The Haywain
John Constable, 1821

Overview
About This Work
Originally titled Landscape: Noon, The Hay Wain (1821) stands as one of the most celebrated and beloved paintings in British art history. It depicts a rural scene on the River Stour, which forms the border between Suffolk and Essex, near Flatford Mill—the very landscape of Constable's childhood. At approximately 130.2 x 185.4 cm (oil on canvas), it was exhibited at the Royal Academy in 1823 and acquired by the National Gallery in 1886. The painting captures a wagon (haywain) pulled by three horses crossing the river, with Willy Lott's Cottage visible on the left bank.

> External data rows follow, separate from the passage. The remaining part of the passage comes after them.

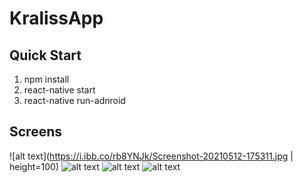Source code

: # KralissApp

## Quick Start

1) npm install
2) react-native start
3) react-native run-adnroid

## Screens



![alt text](https://i.ibb.co/rb8YNJk/Screenshot-20210512-175311.jpg | height=100)
![alt text](https://i.ibb.co/W3KtS7s/Screenshot-20210512-180303.jpg)
![alt text](https://i.ibb.co/n0mW1V1/Screenshot-20210512-175321.jpg)
![alt text](https://i.ibb.co/tp70NH2/Screenshot-20210512-175325.jpg)

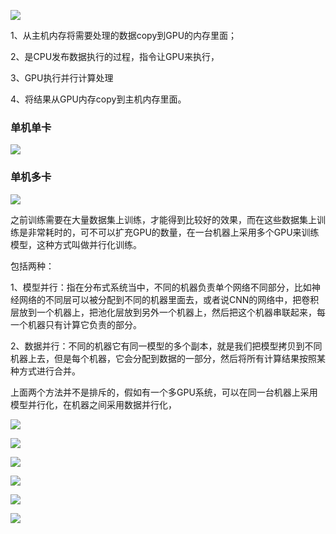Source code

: ![](https://note.youdao.com/yws/res/113758/WEBRESOURCEaa175bf11876591044417ba67151c50d)

1、从主机内存将需要处理的数据copy到GPU的内存里面；

2、是CPU发布数据执行的过程，指令让GPU来执行，

3、GPU执行并行计算处理

4、将结果从GPU内存copy到主机内存里面。

### 单机单卡

![](https://note.youdao.com/yws/res/113771/WEBRESOURCE732bc10ec00e15761ad7a5843456c4ed)

### 单机多卡

![](https://note.youdao.com/yws/res/113774/WEBRESOURCEa875e1009abdddde082e060959e96ad1)

之前训练需要在大量数据集上训练，才能得到比较好的效果，而在这些数据集上训练是非常耗时的，可不可以扩充GPU的数量，在一台机器上采用多个GPU来训练模型，这种方式叫做并行化训练。

包括两种：

1、模型并行：指在分布式系统当中，不同的机器负责单个网络不同部分，比如神经网络的不同层可以被分配到不同的机器里面去，或者说CNN的网络中，把卷积层放到一个机器上，把池化层放到另外一个机器上，然后把这个机器串联起来，每一个机器只有计算它负责的部分。

2、数据并行：不同的机器它有同一模型的多个副本，就是我们把模型拷贝到不同机器上去，但是每个机器，它会分配到数据的一部分，然后将所有计算结果按照某种方式进行合并。

上面两个方法并不是排斥的，假如有一个多GPU系统，可以在同一台机器上采用模型并行化，在机器之间采用数据并行化，

![](https://note.youdao.com/yws/res/113820/WEBRESOURCE2ab5376d8cd40e4d028ba631675dea1b)

![](https://note.youdao.com/yws/res/113823/WEBRESOURCEdaeb3b91ae7bdd879c27616e404bf6a2)

![](https://note.youdao.com/yws/res/113826/WEBRESOURCE3413858ce6ad0666cb40a18f25bebadc)

![](https://note.youdao.com/yws/res/113828/WEBRESOURCEdd15253a6ac943188d5d68a8c10ec63c)

![](https://note.youdao.com/yws/res/113830/WEBRESOURCE38ca183d784c8bfccade498c2468c776)

![](https://note.youdao.com/yws/res/113832/WEBRESOURCE8014e2dbeb2812d5712c9d4a0fb1d767)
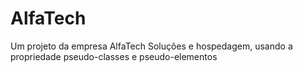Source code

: # AlfaTech
Um projeto da empresa AlfaTech Soluções e hospedagem, usando a propriedade pseudo-classes e pseudo-elementos 
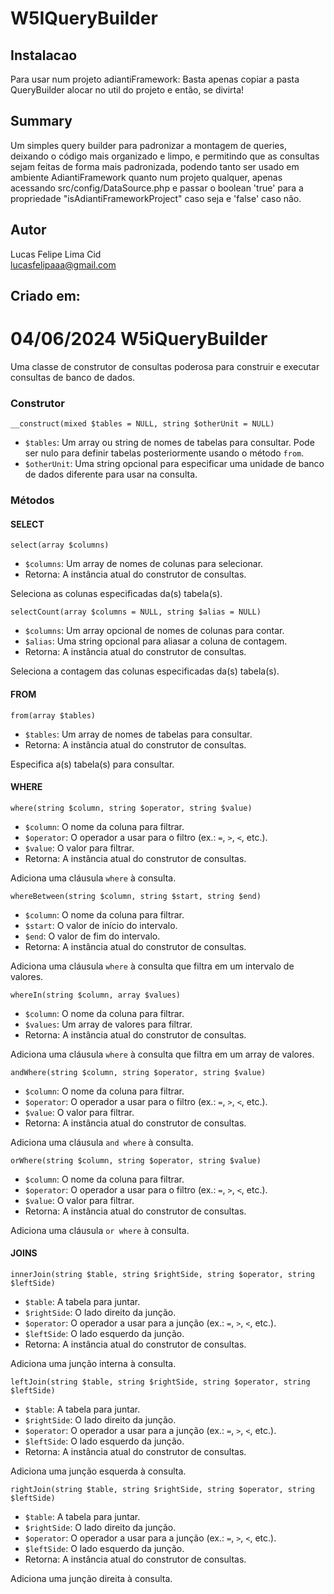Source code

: # W5IQueryBuilder

## Instalacao

Para usar num projeto adiantiFramework: Basta apenas copiar a pasta QueryBuilder alocar no util do projeto e então, se divirta!  

## Summary
Um simples query builder para padronizar a montagem de queries, deixando o código mais organizado e limpo, e permitindo que as consultas sejam feitas de forma mais padronizada, podendo tanto ser usado em ambiente AdiantiFramework quanto num projeto qualquer, apenas acessando src/config/DataSource.php e passar o boolean 'true' para a propriedade "isAdiantiFrameworkProject" caso seja e 'false' caso não.


## Autor
Lucas Felipe Lima Cid  
<lucasfelipaaa@gmail.com>

## Criado em:
04/06/2024
W5iQueryBuilder
================

Uma classe de construtor de consultas poderosa para construir e executar consultas de banco de dados.

### Construtor

`__construct(mixed $tables = NULL, string $otherUnit = NULL)`

* `$tables`: Um array ou string de nomes de tabelas para consultar. Pode ser nulo para definir tabelas posteriormente usando o método `from`.
* `$otherUnit`: Uma string opcional para especificar uma unidade de banco de dados diferente para usar na consulta.

### Métodos

#### SELECT

`select(array $columns)`

* `$columns`: Um array de nomes de colunas para selecionar.
* Retorna: A instância atual do construtor de consultas.

Seleciona as colunas especificadas da(s) tabela(s).

`selectCount(array $columns = NULL, string $alias = NULL)`

* `$columns`: Um array opcional de nomes de colunas para contar.
* `$alias`: Uma string opcional para aliasar a coluna de contagem.
* Retorna: A instância atual do construtor de consultas.

Seleciona a contagem das colunas especificadas da(s) tabela(s).

#### FROM

`from(array $tables)`

* `$tables`: Um array de nomes de tabelas para consultar.
* Retorna: A instância atual do construtor de consultas.

Especifica a(s) tabela(s) para consultar.

#### WHERE

`where(string $column, string $operator, string $value)`

* `$column`: O nome da coluna para filtrar.
* `$operator`: O operador a usar para o filtro (ex.: `=`, `>`, `<`, etc.).
* `$value`: O valor para filtrar.
* Retorna: A instância atual do construtor de consultas.

Adiciona uma cláusula `where` à consulta.

`whereBetween(string $column, string $start, string $end)`

* `$column`: O nome da coluna para filtrar.
* `$start`: O valor de início do intervalo.
* `$end`: O valor de fim do intervalo.
* Retorna: A instância atual do construtor de consultas.

Adiciona uma cláusula `where` à consulta que filtra em um intervalo de valores.

`whereIn(string $column, array $values)`

* `$column`: O nome da coluna para filtrar.
* `$values`: Um array de valores para filtrar.
* Retorna: A instância atual do construtor de consultas.

Adiciona uma cláusula `where` à consulta que filtra em um array de valores.

`andWhere(string $column, string $operator, string $value)`

* `$column`: O nome da coluna para filtrar.
* `$operator`: O operador a usar para o filtro (ex.: `=`, `>`, `<`, etc.).
* `$value`: O valor para filtrar.
* Retorna: A instância atual do construtor de consultas.

Adiciona uma cláusula `and where` à consulta.

`orWhere(string $column, string $operator, string $value)`

* `$column`: O nome da coluna para filtrar.
* `$operator`: O operador a usar para o filtro (ex.: `=`, `>`, `<`, etc.).
* `$value`: O valor para filtrar.
* Retorna: A instância atual do construtor de consultas.

Adiciona uma cláusula `or where` à consulta.

#### JOINS

`innerJoin(string $table, string $rightSide, string $operator, string $leftSide)`

* `$table`: A tabela para juntar.
* `$rightSide`: O lado direito da junção.
* `$operator`: O operador a usar para a junção (ex.: `=`, `>`, `<`, etc.).
* `$leftSide`: O lado esquerdo da junção.
* Retorna: A instância atual do construtor de consultas.

Adiciona uma junção interna à consulta.

`leftJoin(string $table, string $rightSide, string $operator, string $leftSide)`

* `$table`: A tabela para juntar.
* `$rightSide`: O lado direito da junção.
* `$operator`: O operador a usar para a junção (ex.: `=`, `>`, `<`, etc.).
* `$leftSide`: O lado esquerdo da junção.
* Retorna: A instância atual do construtor de consultas.

Adiciona uma junção esquerda à consulta.

`rightJoin(string $table, string $rightSide, string $operator, string $leftSide)`

* `$table`: A tabela para juntar.
* `$rightSide`: O lado direito da junção.
* `$operator`: O operador a usar para a junção (ex.: `=`, `>`, `<`, etc.).
* `$leftSide`: O lado esquerdo da junção.
* Retorna: A instância atual do construtor de consultas.

Adiciona uma junção direita à consulta.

Crucially, The Hay Wain is one of a series of large "six-footer" canvases (so called because of their monumental scale) that Constable exhibited between 1819 and 1825, each depicting his native Suffolk with unprecedented naturalism and emotional investment. The painting was revolutionary in elevating humble, everyday agricultural labour—previously considered beneath fine art—to the scale and dignity of history painting. It profoundly influenced European landscape art, particularly French painting (it was exhibited at the Paris Salon in 1824, earning a gold medal and the admiration of French painters). Today, it is the National Gallery's most recognizable treasure and exemplifies Romantic Naturalism—a movement that celebrated nature not as Arcadian fantasy but as truthful observation.